= DATA FOR REVIEW =
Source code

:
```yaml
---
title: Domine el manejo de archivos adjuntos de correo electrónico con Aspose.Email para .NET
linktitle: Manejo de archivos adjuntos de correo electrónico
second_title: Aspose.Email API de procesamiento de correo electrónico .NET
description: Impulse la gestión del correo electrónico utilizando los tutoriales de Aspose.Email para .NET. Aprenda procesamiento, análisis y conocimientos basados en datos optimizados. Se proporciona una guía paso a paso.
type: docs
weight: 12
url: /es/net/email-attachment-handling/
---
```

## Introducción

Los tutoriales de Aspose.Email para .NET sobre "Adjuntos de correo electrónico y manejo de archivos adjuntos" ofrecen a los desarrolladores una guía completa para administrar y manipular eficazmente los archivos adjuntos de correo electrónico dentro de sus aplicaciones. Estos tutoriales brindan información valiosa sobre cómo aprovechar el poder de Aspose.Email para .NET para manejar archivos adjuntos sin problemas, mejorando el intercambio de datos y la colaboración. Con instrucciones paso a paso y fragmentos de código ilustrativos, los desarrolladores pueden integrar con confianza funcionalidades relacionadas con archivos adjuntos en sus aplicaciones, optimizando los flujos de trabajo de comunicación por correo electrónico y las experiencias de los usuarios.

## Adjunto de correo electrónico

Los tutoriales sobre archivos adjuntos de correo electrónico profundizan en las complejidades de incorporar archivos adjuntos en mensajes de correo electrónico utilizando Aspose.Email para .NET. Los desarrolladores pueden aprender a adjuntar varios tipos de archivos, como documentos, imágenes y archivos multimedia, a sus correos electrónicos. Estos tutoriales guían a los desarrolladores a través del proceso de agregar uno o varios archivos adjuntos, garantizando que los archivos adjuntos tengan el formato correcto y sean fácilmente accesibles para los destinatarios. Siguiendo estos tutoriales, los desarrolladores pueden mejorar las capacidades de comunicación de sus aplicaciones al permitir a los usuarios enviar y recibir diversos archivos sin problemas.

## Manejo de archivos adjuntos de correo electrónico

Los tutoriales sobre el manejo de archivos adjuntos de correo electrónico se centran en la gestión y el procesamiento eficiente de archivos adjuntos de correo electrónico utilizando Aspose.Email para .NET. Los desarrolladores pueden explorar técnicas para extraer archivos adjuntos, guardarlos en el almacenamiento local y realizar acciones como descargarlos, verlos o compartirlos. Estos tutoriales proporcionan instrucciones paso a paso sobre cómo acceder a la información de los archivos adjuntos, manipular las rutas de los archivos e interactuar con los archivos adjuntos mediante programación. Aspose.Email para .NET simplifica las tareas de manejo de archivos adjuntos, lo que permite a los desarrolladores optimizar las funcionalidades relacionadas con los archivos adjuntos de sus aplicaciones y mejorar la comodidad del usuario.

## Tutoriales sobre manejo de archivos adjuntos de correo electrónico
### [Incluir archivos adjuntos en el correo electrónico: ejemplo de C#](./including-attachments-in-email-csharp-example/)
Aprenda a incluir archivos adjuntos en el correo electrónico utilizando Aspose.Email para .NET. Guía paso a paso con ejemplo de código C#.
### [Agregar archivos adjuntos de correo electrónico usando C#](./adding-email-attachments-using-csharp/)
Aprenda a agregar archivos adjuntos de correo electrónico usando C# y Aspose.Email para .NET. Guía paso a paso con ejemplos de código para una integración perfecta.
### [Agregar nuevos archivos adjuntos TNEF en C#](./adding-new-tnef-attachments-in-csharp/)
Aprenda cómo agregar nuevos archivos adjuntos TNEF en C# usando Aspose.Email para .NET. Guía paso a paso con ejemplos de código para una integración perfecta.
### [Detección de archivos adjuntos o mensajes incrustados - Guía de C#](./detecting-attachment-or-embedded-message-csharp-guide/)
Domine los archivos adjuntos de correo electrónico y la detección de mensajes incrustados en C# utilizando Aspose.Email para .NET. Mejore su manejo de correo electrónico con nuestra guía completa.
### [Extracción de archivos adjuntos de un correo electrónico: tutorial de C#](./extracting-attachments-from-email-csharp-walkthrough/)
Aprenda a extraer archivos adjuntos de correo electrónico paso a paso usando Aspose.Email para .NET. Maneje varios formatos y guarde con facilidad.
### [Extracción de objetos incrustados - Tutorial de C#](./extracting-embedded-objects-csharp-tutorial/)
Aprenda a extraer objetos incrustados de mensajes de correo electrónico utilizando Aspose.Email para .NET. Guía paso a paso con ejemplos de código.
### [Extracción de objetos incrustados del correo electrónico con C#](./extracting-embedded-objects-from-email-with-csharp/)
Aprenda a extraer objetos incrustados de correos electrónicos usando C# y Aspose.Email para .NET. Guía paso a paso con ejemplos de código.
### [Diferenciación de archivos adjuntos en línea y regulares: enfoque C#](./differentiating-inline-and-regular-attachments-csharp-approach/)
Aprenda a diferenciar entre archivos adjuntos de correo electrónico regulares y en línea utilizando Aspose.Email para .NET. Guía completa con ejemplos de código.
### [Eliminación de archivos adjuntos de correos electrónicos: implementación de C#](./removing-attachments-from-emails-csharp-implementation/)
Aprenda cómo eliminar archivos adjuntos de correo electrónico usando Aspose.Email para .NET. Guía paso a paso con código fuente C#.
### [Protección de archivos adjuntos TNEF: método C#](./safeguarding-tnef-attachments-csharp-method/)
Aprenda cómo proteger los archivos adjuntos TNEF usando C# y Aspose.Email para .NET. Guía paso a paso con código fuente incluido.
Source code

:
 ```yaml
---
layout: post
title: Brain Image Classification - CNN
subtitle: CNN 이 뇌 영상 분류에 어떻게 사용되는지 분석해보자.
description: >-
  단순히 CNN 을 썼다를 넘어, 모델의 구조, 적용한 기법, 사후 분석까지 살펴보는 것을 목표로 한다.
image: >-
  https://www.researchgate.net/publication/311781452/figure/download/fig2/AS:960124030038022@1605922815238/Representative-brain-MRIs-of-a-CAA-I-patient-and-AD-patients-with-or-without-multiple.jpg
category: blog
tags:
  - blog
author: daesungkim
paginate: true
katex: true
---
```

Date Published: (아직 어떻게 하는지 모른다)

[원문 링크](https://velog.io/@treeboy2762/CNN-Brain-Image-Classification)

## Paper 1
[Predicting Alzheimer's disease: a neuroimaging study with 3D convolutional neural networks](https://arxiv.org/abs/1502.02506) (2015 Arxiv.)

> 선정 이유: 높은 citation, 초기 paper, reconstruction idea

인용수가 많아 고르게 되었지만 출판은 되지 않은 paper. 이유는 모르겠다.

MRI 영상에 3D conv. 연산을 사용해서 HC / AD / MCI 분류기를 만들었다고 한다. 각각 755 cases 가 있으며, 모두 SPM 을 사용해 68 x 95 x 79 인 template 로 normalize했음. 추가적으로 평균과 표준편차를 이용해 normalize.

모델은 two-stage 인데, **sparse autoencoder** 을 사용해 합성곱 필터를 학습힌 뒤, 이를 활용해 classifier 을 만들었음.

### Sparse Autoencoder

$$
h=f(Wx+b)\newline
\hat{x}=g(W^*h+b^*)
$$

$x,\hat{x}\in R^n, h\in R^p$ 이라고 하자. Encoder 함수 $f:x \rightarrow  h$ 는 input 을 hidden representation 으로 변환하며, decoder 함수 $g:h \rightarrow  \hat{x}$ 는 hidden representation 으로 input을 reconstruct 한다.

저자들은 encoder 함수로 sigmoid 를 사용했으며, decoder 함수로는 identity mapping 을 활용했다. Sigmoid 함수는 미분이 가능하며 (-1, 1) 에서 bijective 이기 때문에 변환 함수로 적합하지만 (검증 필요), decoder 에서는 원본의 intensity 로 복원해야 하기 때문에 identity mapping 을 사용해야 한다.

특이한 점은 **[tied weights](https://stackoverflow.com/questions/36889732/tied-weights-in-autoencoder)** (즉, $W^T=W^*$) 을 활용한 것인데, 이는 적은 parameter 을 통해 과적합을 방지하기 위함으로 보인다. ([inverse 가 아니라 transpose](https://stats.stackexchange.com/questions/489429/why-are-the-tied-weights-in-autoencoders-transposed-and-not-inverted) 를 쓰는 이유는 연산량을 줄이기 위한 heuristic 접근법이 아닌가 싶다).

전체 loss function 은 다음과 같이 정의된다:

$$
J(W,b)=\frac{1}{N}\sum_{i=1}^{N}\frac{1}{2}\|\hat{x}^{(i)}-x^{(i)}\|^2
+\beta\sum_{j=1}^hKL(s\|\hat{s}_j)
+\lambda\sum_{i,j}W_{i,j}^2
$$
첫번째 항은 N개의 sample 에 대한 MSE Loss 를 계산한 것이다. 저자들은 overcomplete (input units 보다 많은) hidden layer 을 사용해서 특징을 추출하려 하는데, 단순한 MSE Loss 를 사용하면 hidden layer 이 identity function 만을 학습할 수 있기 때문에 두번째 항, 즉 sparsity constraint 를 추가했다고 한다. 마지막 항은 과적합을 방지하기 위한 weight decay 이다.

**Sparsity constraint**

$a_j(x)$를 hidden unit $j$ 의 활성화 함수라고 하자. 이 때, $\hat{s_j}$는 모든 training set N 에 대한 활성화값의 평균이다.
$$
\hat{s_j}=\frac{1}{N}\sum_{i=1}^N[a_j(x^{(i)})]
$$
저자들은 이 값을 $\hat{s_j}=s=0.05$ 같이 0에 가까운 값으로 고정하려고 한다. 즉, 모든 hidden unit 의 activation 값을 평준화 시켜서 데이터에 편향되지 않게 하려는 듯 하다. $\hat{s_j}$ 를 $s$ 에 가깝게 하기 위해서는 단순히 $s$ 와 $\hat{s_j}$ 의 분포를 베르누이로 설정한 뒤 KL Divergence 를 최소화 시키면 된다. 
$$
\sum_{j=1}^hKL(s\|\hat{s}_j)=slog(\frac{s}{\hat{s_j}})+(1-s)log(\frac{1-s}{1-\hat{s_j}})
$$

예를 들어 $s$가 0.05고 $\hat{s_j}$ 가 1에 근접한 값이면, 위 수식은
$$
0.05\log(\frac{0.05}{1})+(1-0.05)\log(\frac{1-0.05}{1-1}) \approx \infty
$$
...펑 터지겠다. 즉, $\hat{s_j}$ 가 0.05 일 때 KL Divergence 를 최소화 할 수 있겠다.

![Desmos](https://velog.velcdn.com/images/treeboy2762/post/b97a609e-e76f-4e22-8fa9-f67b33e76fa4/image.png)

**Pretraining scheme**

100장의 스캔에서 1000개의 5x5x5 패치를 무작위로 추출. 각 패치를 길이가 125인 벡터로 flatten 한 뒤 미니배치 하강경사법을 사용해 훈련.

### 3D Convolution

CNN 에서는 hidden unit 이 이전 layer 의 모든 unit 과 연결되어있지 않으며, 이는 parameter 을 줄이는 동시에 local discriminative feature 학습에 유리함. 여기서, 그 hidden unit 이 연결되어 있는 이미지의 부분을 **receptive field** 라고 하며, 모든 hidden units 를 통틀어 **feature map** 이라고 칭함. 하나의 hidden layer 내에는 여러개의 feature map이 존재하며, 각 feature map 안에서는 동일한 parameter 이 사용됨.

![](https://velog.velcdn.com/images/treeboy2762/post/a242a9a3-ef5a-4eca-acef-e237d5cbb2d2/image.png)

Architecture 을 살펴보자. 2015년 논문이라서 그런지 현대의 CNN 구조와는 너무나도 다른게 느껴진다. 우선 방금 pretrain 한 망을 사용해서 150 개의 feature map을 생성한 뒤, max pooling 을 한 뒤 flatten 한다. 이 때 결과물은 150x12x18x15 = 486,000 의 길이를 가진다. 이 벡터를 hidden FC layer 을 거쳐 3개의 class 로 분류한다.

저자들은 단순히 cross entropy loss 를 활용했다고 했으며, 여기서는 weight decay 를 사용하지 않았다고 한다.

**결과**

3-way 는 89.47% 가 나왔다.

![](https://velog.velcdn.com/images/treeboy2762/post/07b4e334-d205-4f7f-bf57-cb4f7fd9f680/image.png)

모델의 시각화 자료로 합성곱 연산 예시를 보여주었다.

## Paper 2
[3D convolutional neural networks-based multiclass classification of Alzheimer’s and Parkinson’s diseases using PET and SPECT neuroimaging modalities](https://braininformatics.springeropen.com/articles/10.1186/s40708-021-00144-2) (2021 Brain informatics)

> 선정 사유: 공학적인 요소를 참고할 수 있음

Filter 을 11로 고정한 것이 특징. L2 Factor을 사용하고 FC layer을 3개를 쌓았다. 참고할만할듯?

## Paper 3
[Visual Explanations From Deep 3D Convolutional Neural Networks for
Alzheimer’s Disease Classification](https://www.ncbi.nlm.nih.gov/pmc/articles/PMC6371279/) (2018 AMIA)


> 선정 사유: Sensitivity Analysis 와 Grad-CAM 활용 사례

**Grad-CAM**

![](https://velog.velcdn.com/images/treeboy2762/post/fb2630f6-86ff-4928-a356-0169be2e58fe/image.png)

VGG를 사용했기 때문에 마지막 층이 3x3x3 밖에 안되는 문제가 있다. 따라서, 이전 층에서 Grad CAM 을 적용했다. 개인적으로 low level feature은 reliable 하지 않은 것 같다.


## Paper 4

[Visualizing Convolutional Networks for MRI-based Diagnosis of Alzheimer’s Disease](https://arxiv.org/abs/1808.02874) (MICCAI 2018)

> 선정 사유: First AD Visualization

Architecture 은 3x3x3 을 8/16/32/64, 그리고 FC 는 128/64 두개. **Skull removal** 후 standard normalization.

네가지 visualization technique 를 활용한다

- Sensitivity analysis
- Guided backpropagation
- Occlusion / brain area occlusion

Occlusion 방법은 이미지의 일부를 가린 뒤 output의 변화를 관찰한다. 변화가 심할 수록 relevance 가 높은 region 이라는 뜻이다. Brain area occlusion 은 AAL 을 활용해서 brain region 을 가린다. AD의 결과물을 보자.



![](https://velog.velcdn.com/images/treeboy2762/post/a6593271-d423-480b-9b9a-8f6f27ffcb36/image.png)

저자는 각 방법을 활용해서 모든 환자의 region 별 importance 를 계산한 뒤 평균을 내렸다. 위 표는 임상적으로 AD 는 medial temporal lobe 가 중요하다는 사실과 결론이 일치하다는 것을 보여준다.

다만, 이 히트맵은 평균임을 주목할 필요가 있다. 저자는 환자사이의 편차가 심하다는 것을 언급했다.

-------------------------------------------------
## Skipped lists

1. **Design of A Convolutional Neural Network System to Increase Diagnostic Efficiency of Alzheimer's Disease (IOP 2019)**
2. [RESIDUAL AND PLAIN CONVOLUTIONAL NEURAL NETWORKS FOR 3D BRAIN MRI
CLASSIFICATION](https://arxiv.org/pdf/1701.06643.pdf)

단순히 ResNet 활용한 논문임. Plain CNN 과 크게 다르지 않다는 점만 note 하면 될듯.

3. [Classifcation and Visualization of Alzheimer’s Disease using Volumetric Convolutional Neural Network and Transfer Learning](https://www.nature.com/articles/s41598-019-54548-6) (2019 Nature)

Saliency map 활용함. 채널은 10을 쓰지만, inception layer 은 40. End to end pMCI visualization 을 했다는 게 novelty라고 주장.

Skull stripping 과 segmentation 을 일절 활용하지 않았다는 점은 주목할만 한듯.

= EXERCISE DETAILS =
Look through the listing above and copy each line where the string "fuente" occurs.

= SOLVED EXERCISE =
Aprenda cómo eliminar archivos adjuntos de correo electrónico usando Aspose.Email para .NET. Guía paso a paso con código fuente C#.
Aprenda cómo proteger los archivos adjuntos TNEF usando C# y Aspose.Email para .NET. Guía paso a paso con código fuente incluido.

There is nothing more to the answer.